Un terzo dei detenuti è di origine straniera, e la carcerazione rappresenta il culmine del processo di produzione della devianza. Ci troviamo davanti a un meccanismo selettivo, che vede le forze dell’ordine, in quanto gatekeepers del sistema penale, in prima fila. I migranti, o i cittadini di origine migrante, sono sovra-esposti all’attenzione delle forze di polizia, per la loro marginalità sociale, per il loro aspetto, per la difficoltà a esprimersi in italiano.

Una volta immessi nel circuito penale, difficilmente possono contare su risorse come una difesa di nomina, interpreti, mediatori culturali, che li aiutino a chiarire positivamente la loro posizione giudiziaria. Finendo per ricevere una condanna penale, non di rado grazie alle sole testimonianze di esponenti delle forze dell’ordine che, in quanto pubblici ufficiali, non possono essere smentiti, a meno che non ci siano testimonianze in senso contrario. Se non bastasse questo, ci sono recenti fatti di cronaca che suffragano quanto affermato dagli osservatori europei, come il caso della caserma di Piacenza, del 2020, o quello della questura di Verona del 2022.

Gridare al complotto, sbalordirsi, non sono perciò le reazioni migliori da mettere in atto, e non è una questione di colore politico. Il caso inglese ne è un esempio. Quando nel 1981 gli Afrocaraibici di Brixton si sollevarono, innescando una catena di proteste nel resto del Regno Unito, Maggie Thatcher li definì usual rabble (canaglia abituale). Però si preoccupò di incaricare la Camera dei Lord di istituire una commissione di inchiesta sui fatti di Brixton, che produsse il rapporto Scarman, le cui conclusioni attribuivano i fatti di Brixton al razzismo delle forze di polizia. 16 anni dopo, la commissione d’inchiesta Macpherson, appurando l’insabbiamento da parte di poliziotti della Metropolitan Police londinese sull’omicidio del giovane afrocaraibico Stephen Lawrence, parlò di “razzismo istituzionale” dei poliziotti inglesi.

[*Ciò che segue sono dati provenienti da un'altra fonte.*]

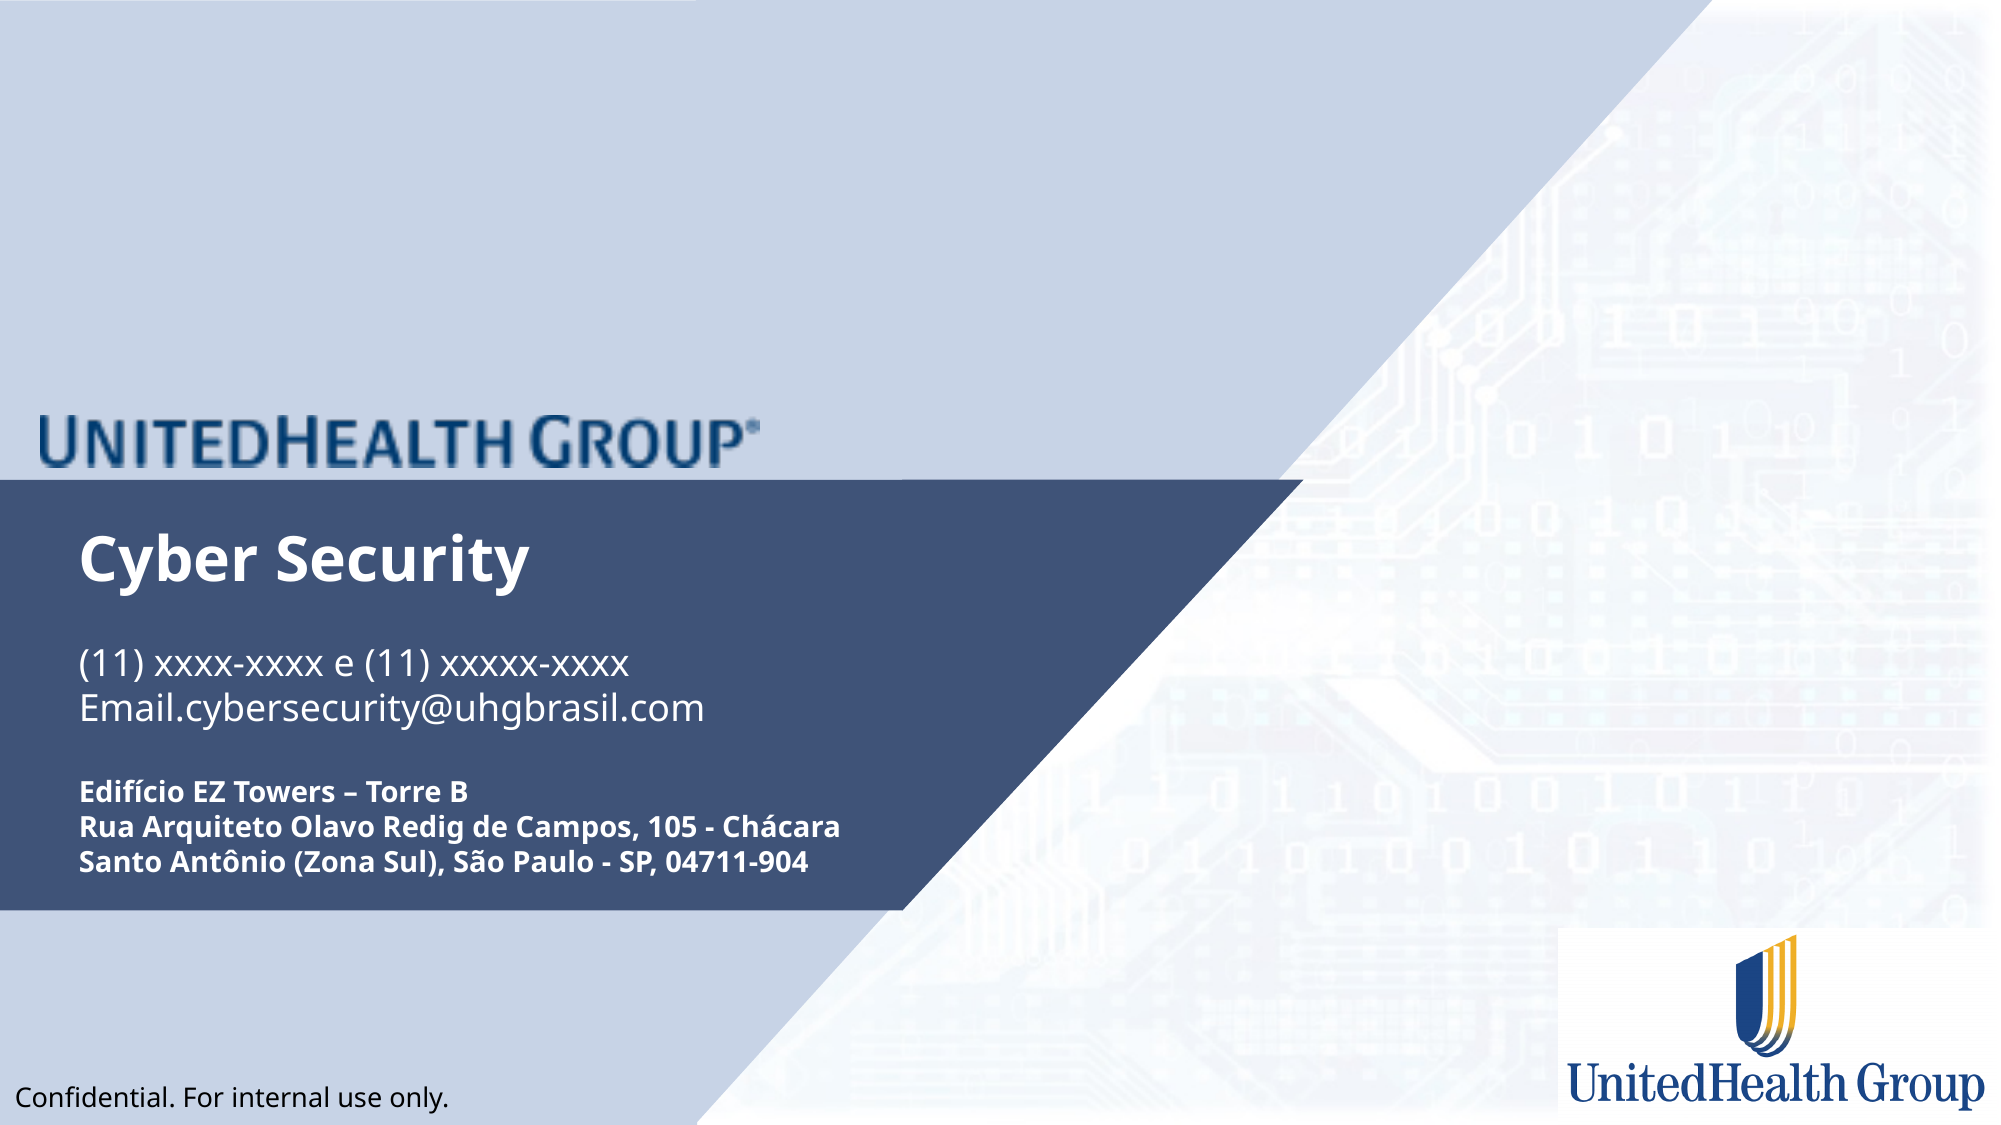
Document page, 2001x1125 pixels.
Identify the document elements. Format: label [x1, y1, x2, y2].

In entrambi le occasioni nessuno gridò al complotto, si scandalizzò o sminuì le inchieste. Anzi, si istituì la commissione indipendente sugli abusi di polizia e, dal 1997 in poi, si promosse l’apertura della polizia alla diversità. Non che i problemi siano stati risolti (tuttora gli Afrocaraibici vengono fermati 27 volte in più dei bianchi), ma si è tentato di stabilire dei contrappesi. È davvero triste dover prendere lezioni di democrazia da Maggie Thatcher. Ma questa è l’Italia di oggi.